Toward this goal, the American Nurses Association (ANA) recently named a dozen acceptable evidence-based terminologies that health care organizations might incorporate into their EHR systems to describe nursing interventions and actions in a consistent way. The American Academy of Nursing (AAN) further honed this list down to two languages that are currently used for clinical descriptions: Systematized Nomenclature of Medicine—Clinical Terms (SNOMED-CT) and Logical Observation Identifiers Names and Codes (LOINC).
“These are standardized languages at which data entry points are built, so there is a consistent way of entering a diagnosis within those language structures so you can go back and make connections. For instance, you can look at 50 patients on an oncology floor who are all taking narcotics and are all in the same age group and are all put on a standard fall precaution,” Reid Ponte says. “You can see that 20 percent fell, while 80 percent didn’t. So you want to know what happened to that 20 percent. Were they educated about fall prevention? Did they have a high use of narcotics? Did the patients who fell have tailored interventions based on their fall risk?
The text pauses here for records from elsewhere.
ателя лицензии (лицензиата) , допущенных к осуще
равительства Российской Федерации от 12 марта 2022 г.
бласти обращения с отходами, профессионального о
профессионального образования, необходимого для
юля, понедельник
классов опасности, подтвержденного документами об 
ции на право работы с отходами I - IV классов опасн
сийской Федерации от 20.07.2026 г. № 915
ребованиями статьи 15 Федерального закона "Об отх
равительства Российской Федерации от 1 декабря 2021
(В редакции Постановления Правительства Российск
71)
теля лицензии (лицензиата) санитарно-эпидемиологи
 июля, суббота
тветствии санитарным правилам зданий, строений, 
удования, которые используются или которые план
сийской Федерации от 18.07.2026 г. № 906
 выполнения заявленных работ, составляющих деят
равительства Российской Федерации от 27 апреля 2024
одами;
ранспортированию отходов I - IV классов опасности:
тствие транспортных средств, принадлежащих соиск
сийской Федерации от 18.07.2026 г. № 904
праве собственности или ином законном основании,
All of these answers are in the big electronic database and are entered in the same way for every patient,” she says. “This allows you to examine the efficiency, effectiveness, and efficacy for sensitive information.”
Regardless of what standard is used by an EHR system, nursing executives are well-positioned to champion broadening the terminology to support the capture of nursing contributions.
Where to Start
Regardless of what standard is used by an EHR system, Reid Ponte says that nursing executives are well-positioned to champion broadening the terminology to support the capture of nursing contributions.
Further, their role can actually start with the planning stage of any EHR efforts. “When implementing an EHR, many organizations are so focused on the upfront work of designing the system that they don’t give enough attention to how they will actually use the data on the back end,” says Mary Finlay, MBA, a Harvard T.H. Chan School of Public Health instructor involved in the school’s Strategic Management and Decision Making for Nurse Executives program. “As one of the major consumers of data, nurses can play an integral role in this area,” she says, adding, “Nurses understand the processes of patient care and can be instrumental in the discussions of how data capture can be incorporated into these workflows.”
What Nursing Executives Can Do
Finlay and Reid Ponte offer the following suggestions of how CNOs and other nurse leaders can contribute to the development of a comprehensive EHR that incorporates nursing measures:
- Take the time to learn more about your organization’s Information Technology (IT) efforts and your EHR platform, so you will understand the strength and weakness of your current system and can help determine what types of change need to be made.
- Review the standardized nursing languages recommended by ANA and AAN.
- Support the creation of a Chief Nursing Information Officer (CNIO) position to help guide the nursing component’s efforts to gather and track key indicators.
- Find out how IT priorities are decided for your organization, and advocate for nursing representation in this process.
- Work with the leadership of your organization to ensure there is adequate support for nursing indicators to be incorporated, along with an adequate timeframe to see such goals are met.
- Encourage patients to contribute to your overall IT and “big data” goals by sharing their own medical history and details through your organization’s patient portal.
Part of a Broader Strategy
Remember that all of your facility’s departments are competing for limited resources, making it important to take a strategic approach to achieve your specific analytics goals. Further, given that instituting such change will not come easily, Reid Ponte says that CNOs and other key nursing leaders should be prepared to remain persistent; the payoff for achieving a clearer view of the contribution nurses bring to the organization will ultimately be well worth the time and effort invested.